-- Begin EXTRACTED TEXT --

Cruz has also been stalled by attacks primarily for the offense of running the best campaign. Opponents and political adversaries have slammed Cruz for so-called vote-shaming mail pieces sent by his campaign before the Iowa caucuses.
“Your individual voting history as well as your neighbor’s are public record,” one Cruz mailer read. “Their scores are published below, and many of them will see your score as well. Caucus on Monday to improve your score and please encourage your neighbors to caucus as well.”
Iowa Secretary of State Paul Pate called the mailer “misleading,” and “not in keeping in the spirit of the Iowa caucuses.” But the secretary of state failed to denounce a nearly identical mail piece deployed by Rubio’s campaign.
“<first name> 7 of your neighbors are voting in the Iowa Caucus Monday,” the Rubio mailer read, before listing the voting history of the individual recipient in the form of a report card. “Improve your score by caucusing on Monday, February 1.”
The media blew up the outrage over the Cruz mailers without noting the markedly similar Rubio piece, or that the vote-shaming tactic has been deployed by sophisticated, high-level campaigns in both parties since 2008.
A 2008 report from the Wall Street Journal noted: “Democrats in New York state,” alone had “sent out more than 800,000 ‘voter shaming’ letters, grading residents on how often they turned out.” The report noted the Democrat pieces also included a warning to voters that read, “If you do not vote this year, we will be interested in hearing why not.”

-- End EXTRACTED TEXT --
-- Begin DATA RECORDS --

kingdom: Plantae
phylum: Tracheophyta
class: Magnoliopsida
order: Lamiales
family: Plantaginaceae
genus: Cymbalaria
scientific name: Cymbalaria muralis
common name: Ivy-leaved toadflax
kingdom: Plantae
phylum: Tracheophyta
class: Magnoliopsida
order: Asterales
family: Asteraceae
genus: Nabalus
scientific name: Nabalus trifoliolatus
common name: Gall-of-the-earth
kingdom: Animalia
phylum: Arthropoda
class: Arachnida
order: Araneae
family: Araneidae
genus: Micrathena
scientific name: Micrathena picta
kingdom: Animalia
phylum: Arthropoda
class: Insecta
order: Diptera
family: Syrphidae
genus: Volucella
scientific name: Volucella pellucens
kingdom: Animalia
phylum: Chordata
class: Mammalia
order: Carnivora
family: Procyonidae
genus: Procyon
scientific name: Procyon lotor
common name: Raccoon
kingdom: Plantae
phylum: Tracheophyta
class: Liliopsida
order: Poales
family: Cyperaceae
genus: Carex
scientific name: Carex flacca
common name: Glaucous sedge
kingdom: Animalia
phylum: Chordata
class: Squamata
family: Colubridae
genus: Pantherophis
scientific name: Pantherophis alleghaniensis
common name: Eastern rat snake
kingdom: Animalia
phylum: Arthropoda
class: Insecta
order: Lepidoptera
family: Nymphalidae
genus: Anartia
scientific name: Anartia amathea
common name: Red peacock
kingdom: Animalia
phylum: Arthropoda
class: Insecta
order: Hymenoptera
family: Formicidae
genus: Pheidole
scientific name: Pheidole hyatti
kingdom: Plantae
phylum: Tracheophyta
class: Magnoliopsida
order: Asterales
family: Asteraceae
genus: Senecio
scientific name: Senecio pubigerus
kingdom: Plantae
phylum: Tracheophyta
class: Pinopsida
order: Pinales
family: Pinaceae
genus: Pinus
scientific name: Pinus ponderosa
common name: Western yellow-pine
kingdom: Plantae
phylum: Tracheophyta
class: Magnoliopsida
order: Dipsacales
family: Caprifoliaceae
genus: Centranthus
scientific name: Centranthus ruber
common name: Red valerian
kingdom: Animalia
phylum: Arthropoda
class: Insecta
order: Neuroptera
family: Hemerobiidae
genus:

-- End DATA RECORDS --

▶ [TASKS TO COMPLETE]:
A. In the excerpt about the Iowa caucus mailers, how many "voter shaming" letters did Democrats in New York state send out, according to the 2008 report?
B. Repeat the part of the excerpt about the Iowa caucus mailers that opens with the words containing "Iowa Secretary of" and closes with "parties since 2008.".

▶ [SOLUTIONS]:
A. More than 800,000.

B.
Iowa Secretary of State Paul Pate called the mailer “misleading,” and “not in keeping in the spirit of the Iowa caucuses.” But the secretary of state failed to denounce a nearly identical mail piece deployed by Rubio’s campaign.
“<first name> 7 of your neighbors are voting in the Iowa Caucus Monday,” the Rubio mailer read, before listing the voting history of the individual recipient in the form of a report card. “Improve your score by caucusing on Monday, February 1.”
The media blew up the outrage over the Cruz mailers without noting the markedly similar Rubio piece, or that the vote-shaming tactic has been deployed by sophisticated, high-level campaigns in both parties since 2008.